(Extracted page text data)
▬▬▬
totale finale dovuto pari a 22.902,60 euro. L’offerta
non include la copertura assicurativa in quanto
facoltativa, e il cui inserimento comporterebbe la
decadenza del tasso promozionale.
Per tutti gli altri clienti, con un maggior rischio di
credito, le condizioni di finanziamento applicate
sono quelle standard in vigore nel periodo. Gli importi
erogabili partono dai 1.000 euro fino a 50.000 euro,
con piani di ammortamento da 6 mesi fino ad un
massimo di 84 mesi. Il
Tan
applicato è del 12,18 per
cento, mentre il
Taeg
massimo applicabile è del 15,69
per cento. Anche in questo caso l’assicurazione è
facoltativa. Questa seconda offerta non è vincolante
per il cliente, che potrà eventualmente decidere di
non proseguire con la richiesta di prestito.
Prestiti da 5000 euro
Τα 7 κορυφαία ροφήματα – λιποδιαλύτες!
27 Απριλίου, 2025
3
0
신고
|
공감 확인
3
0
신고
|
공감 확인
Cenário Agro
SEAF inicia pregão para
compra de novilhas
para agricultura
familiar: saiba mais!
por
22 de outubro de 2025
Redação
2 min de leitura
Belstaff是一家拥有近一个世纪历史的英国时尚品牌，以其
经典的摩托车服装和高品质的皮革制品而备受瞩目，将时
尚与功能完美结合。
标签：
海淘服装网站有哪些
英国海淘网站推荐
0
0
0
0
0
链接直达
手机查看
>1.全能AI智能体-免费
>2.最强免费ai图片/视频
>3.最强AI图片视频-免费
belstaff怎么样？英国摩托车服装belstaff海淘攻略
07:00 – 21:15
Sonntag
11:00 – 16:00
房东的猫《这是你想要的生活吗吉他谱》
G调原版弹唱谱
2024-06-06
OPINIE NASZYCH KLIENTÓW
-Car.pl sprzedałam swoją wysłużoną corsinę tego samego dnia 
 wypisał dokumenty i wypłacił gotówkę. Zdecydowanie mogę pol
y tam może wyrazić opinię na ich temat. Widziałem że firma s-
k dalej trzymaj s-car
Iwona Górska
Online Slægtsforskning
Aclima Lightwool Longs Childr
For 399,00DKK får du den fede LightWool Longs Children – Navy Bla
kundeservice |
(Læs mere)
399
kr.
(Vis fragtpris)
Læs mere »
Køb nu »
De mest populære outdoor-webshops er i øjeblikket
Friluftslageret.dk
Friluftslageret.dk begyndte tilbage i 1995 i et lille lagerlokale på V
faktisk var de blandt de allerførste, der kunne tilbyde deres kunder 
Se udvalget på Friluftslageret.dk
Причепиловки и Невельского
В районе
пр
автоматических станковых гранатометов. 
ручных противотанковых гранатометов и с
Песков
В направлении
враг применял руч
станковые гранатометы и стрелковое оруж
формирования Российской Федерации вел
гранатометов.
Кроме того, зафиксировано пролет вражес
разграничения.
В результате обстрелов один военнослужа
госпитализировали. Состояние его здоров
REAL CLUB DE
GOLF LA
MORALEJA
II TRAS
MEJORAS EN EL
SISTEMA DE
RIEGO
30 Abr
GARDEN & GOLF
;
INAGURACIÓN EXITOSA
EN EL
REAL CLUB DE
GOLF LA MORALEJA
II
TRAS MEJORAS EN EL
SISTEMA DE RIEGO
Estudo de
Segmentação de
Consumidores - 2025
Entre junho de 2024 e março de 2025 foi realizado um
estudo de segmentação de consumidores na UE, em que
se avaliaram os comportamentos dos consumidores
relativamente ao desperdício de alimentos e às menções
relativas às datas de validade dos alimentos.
▬▬▬
Please return the records above in their exact form.

totale finale dovuto pari a 22.902,60 euro. L’offerta
non include la copertura assicurativa in quanto
facoltativa, e il cui inserimento comporterebbe la
decadenza del tasso promozionale.
Per tutti gli altri clienti, con un maggior rischio di
credito, le condizioni di finanziamento applicate
sono quelle standard in vigore nel periodo. Gli importi
erogabili partono dai 1.000 euro fino a 50.000 euro,
con piani di ammortamento da 6 mesi fino ad un
massimo di 84 mesi. Il
Tan
applicato è del 12,18 per
cento, mentre il
Taeg
massimo applicabile è del 15,69
per cento. Anche in questo caso l’assicurazione è
facoltativa. Questa seconda offerta non è vincolante
per il cliente, che potrà eventualmente decidere di
non proseguire con la richiesta di prestito.
Prestiti da 5000 euro
Τα 7 κορυφαία ροφήματα – λιποδιαλύτες!
27 Απριλίου, 2025
3
0
신고
|
공감 확인
3
0
신고
|
공감 확인
Cenário Agro
SEAF inicia pregão para
compra de novilhas
para agricultura
familiar: saiba mais!
por
22 de outubro de 2025
Redação
2 min de leitura
Belstaff是一家拥有近一个世纪历史的英国时尚品牌，以其
经典的摩托车服装和高品质的皮革制品而备受瞩目，将时
尚与功能完美结合。
标签：
海淘服装网站有哪些
英国海淘网站推荐
0
0
0
0
0
链接直达
手机查看
>1.全能AI智能体-免费
>2.最强免费ai图片/视频
>3.最强AI图片视频-免费
belstaff怎么样？英国摩托车服装belstaff海淘攻略
07:00 – 21:15
Sonntag
11:00 – 16:00
房东的猫《这是你想要的生活吗吉他谱》
G调原版弹唱谱
2024-06-06
OPINIE NASZYCH KLIENTÓW
-Car.pl sprzedałam swoją wysłużoną corsinę tego samego dnia 
 wypisał dokumenty i wypłacił gotówkę. Zdecydowanie mogę pol
y tam może wyrazić opinię na ich temat. Widziałem że firma s-
k dalej trzymaj s-car
Iwona Górska
Online Slægtsforskning
Aclima Lightwool Longs Childr
For 399,00DKK får du den fede LightWool Longs Children – Navy Bla
kundeservice |
(Læs mere)
399
kr.
(Vis fragtpris)
Læs mere »
Køb nu »
De mest populære outdoor-webshops er i øjeblikket
Friluftslageret.dk
Friluftslageret.dk begyndte tilbage i 1995 i et lille lagerlokale på V
faktisk var de blandt de allerførste, der kunne tilbyde deres kunder 
Se udvalget på Friluftslageret.dk
Причепиловки и Невельского
В районе
пр
автоматических станковых гранатометов. 
ручных противотанковых гранатометов и с
Песков
В направлении
враг применял руч
станковые гранатометы и стрелковое оруж
формирования Российской Федерации вел
гранатометов.
Кроме того, зафиксировано пролет вражес
разграничения.
В результате обстрелов один военнослужа
госпитализировали. Состояние его здоров
REAL CLUB DE
GOLF LA
MORALEJA
II TRAS
MEJORAS EN EL
SISTEMA DE
RIEGO
30 Abr
GARDEN & GOLF
;
INAGURACIÓN EXITOSA
EN EL
REAL CLUB DE
GOLF LA MORALEJA
II
TRAS MEJORAS EN EL
SISTEMA DE RIEGO
Estudo de
Segmentação de
Consumidores - 2025
Entre junho de 2024 e março de 2025 foi realizado um
estudo de segmentação de consumidores na UE, em que
se avaliaram os comportamentos dos consumidores
relativamente ao desperdício de alimentos e às menções
relativas às datas de validade dos alimentos.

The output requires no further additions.